Salah satu varian demokrasi itu adalah ketentuan Pasal 8 ayat (1)
Perubahan atas UU No 10/2008 tentang Pemilu Anggota DPR, DPD, dan DPRD yang
disahkan 12 April 2012. Pasal 8 ayat (1) UU Pemilu yang baru berbunyi,
"Partai politik peserta pemilu pada pemilu terakhir yang memenuhi ambang
batas perolehan suara dari jumlah suara sah secara nasional ditetapkan sebagai
partai politik peserta pemilu pada pemilu berikutnya."
Dengan ketentuan itu, parpol peserta Pemilu 2009, yang memenuhi
ambang batas perolehan suara dari jumlah suara sah nasional (partai parlemen)

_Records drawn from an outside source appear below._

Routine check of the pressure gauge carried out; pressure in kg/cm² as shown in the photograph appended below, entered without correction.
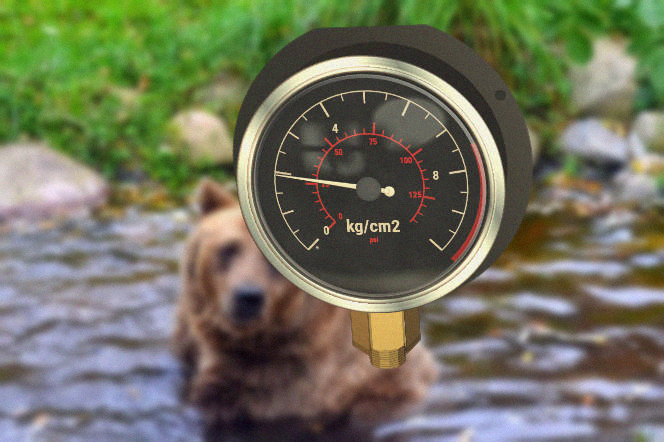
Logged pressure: 2 kg/cm²
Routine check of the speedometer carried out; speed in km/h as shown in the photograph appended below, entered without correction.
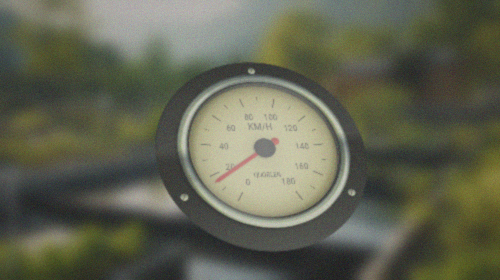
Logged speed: 15 km/h
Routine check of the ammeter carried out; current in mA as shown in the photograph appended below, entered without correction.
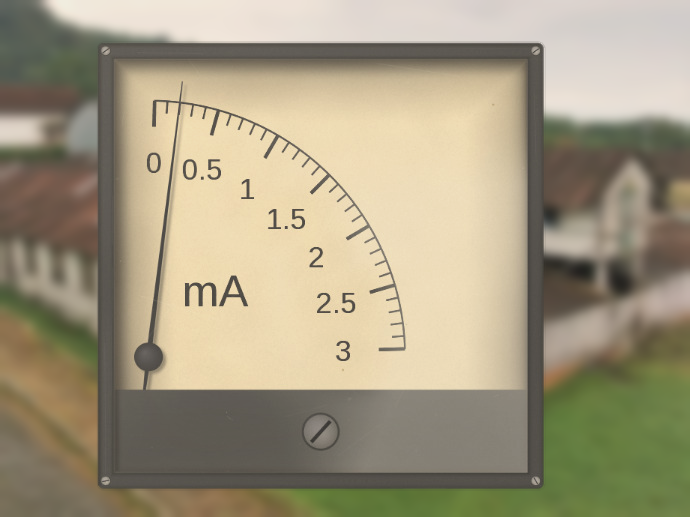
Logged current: 0.2 mA
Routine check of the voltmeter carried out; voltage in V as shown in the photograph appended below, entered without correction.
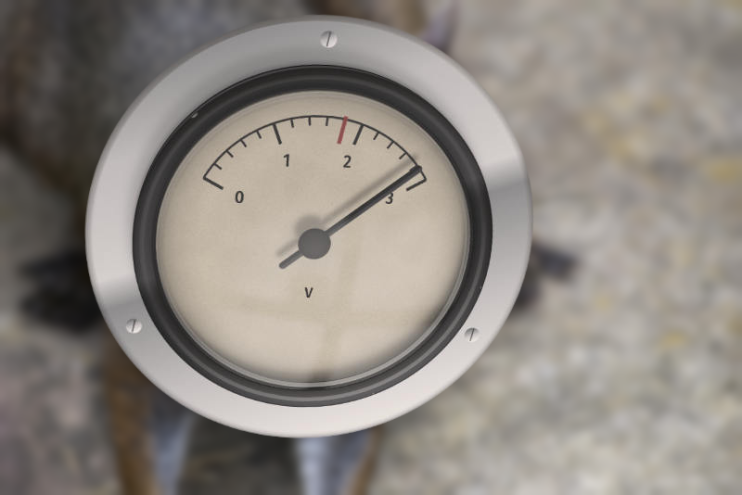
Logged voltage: 2.8 V
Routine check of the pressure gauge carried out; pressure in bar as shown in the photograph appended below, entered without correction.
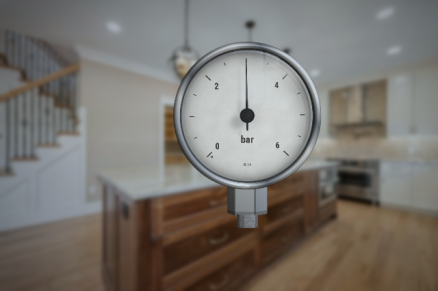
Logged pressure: 3 bar
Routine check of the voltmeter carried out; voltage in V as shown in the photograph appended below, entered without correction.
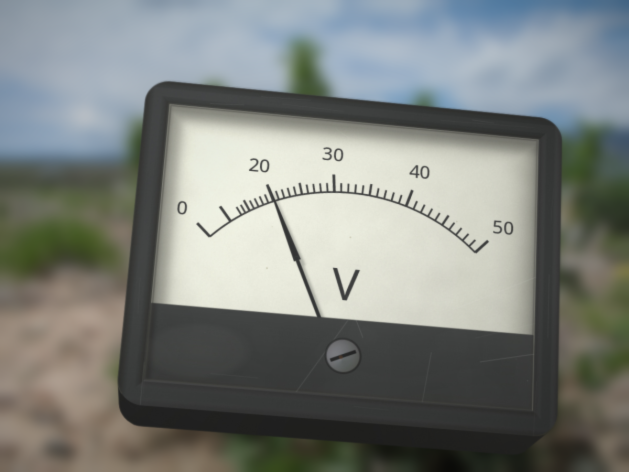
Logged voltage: 20 V
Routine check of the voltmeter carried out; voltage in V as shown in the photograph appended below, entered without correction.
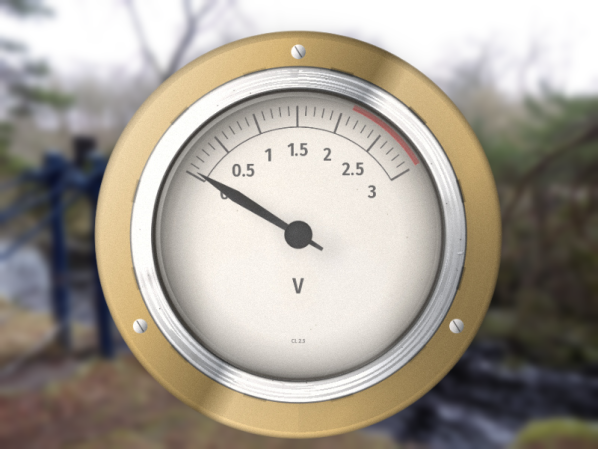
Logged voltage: 0.05 V
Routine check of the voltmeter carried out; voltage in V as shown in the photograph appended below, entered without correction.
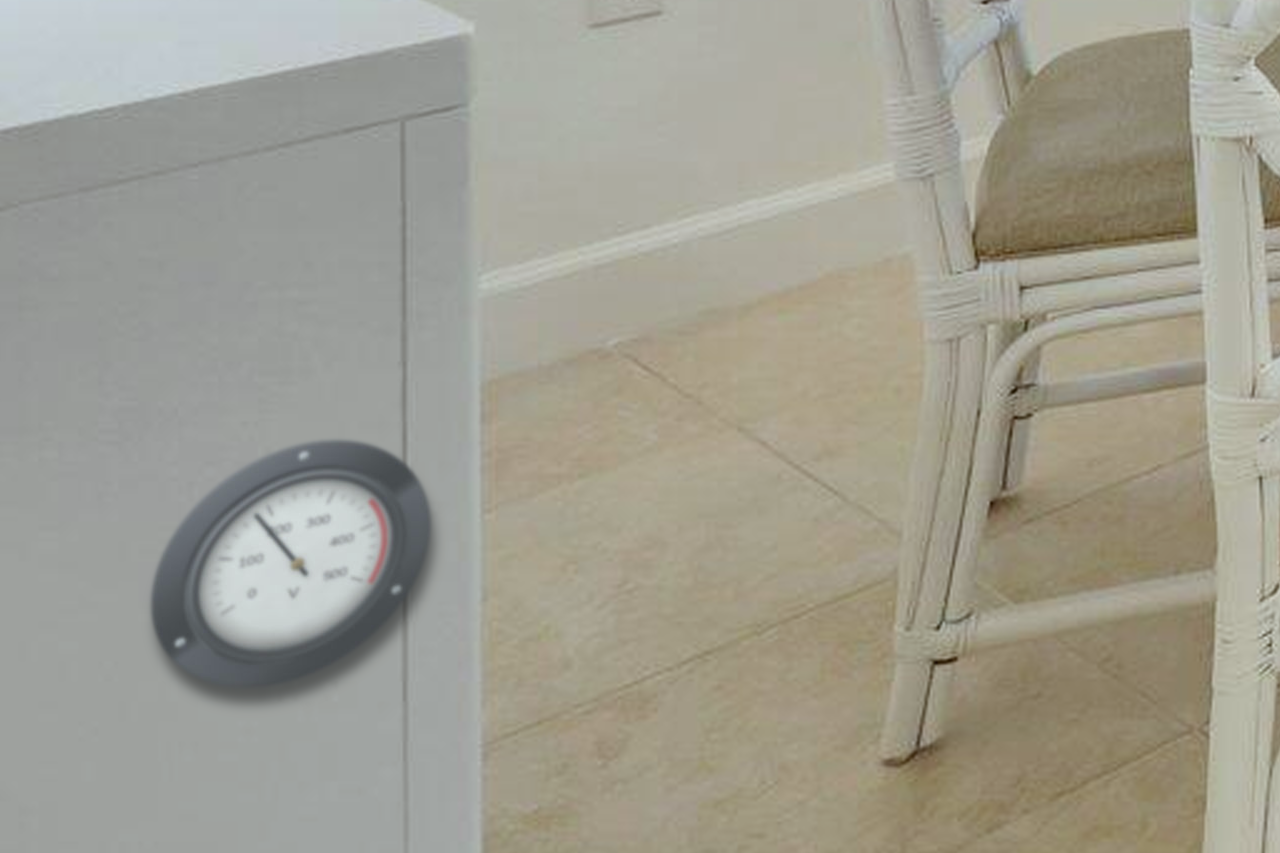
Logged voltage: 180 V
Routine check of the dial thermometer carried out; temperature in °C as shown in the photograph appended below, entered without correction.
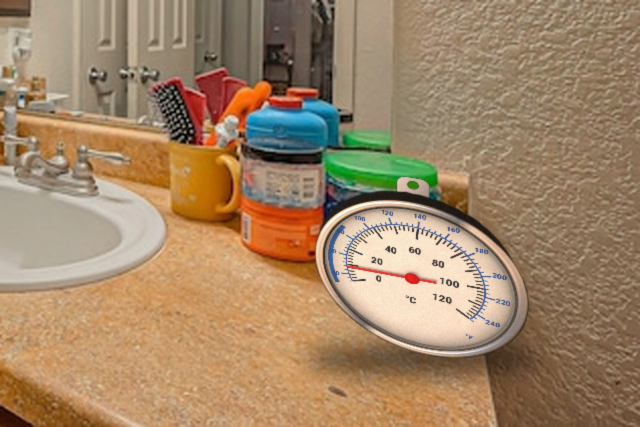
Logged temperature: 10 °C
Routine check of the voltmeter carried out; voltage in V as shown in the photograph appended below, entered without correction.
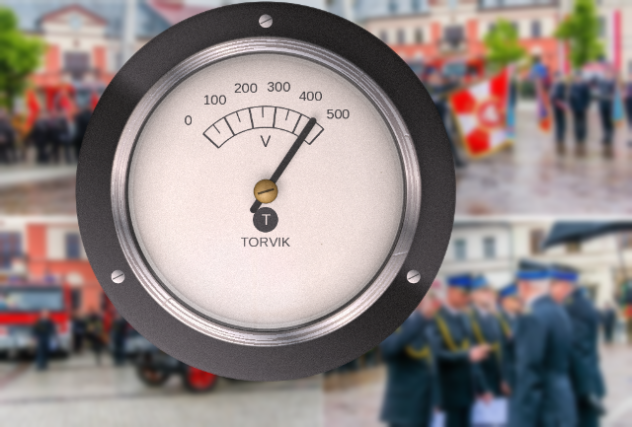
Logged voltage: 450 V
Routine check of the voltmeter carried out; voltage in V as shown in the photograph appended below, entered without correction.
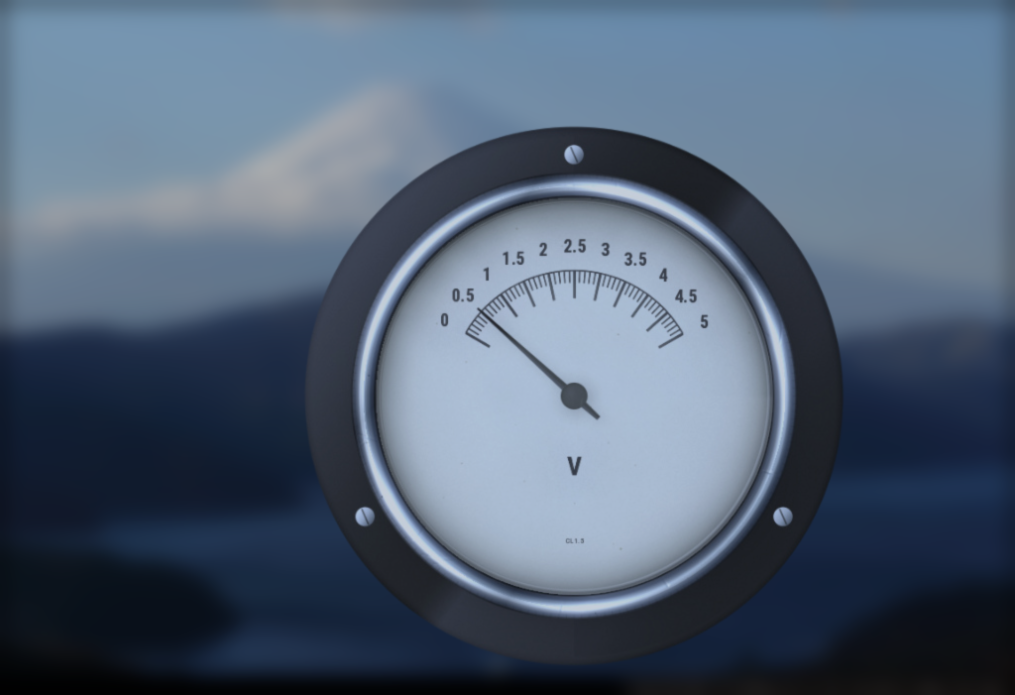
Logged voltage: 0.5 V
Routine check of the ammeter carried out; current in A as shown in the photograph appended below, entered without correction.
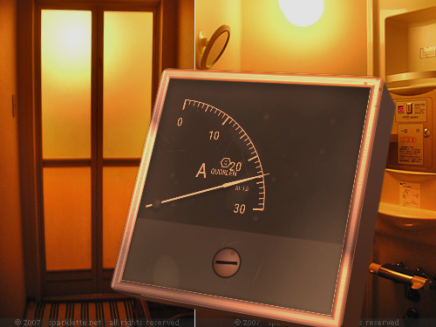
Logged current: 24 A
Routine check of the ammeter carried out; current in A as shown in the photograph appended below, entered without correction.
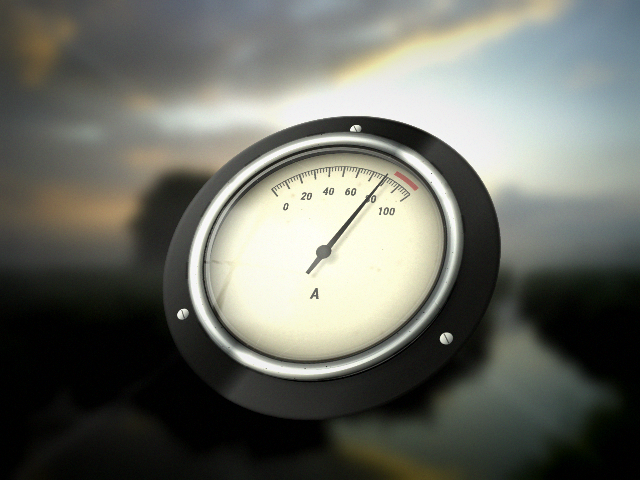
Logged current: 80 A
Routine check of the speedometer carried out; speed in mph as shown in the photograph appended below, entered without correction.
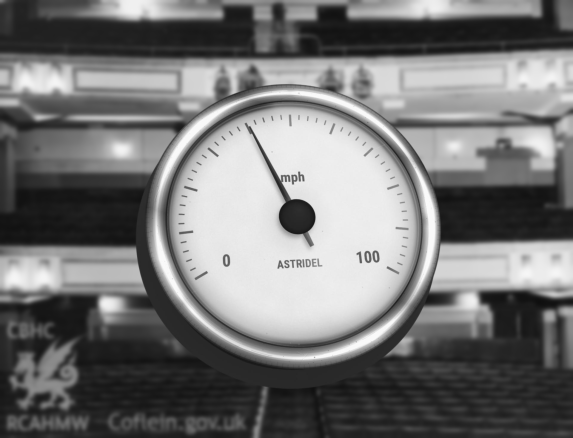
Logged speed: 40 mph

otomatis jadi parpol peserta pemilu pada pemilu berikutnya. Ketentuan Pasal 8
ayat (1) dan ayat (2) UU Pemilu yang baru jelas mengatur tentang parpol peserta
pemilu dengan perlakuan hukum yang berbeda atau diskriminatif, antara partai
parlemen dengan parpol yang tidak memenuhi ambang batas perolehan suara pada
pemilu sebelumnya atau parpol baru (partai nonparlemen). Pasal 8 ayat (1)
memberikan privilese kepada partai parlemen: otomatis menjadi partai peserta
pemilu berikutnya tanpa perlu memenuhi persyaratan dalam Pasal 8 ayat (2) bagi
partai nonparlemen.
Hukum dalam suatu masyarakat yang beradab tidak boleh mengandung
penyakit diskriminasi. Karena itu, dalam hukum dikenal asas lex non distinguitur nos non distinguere
debemus--hukum tidak membedakan dan karena itu kita tidak harus membedakan.
Pasal 8 ayat (1) telah melanggar asas hukum yang berlaku universal. Dengan
demikian, jelas bahwa ketentuan privilese yang diberikan Pasal 8 ayat (1)
kepada partai parlemen bertentangan dengan HAM yang diatur dalam berbagai
konvensi internasional mengenai HAM dan Konstitusi UUD 1945.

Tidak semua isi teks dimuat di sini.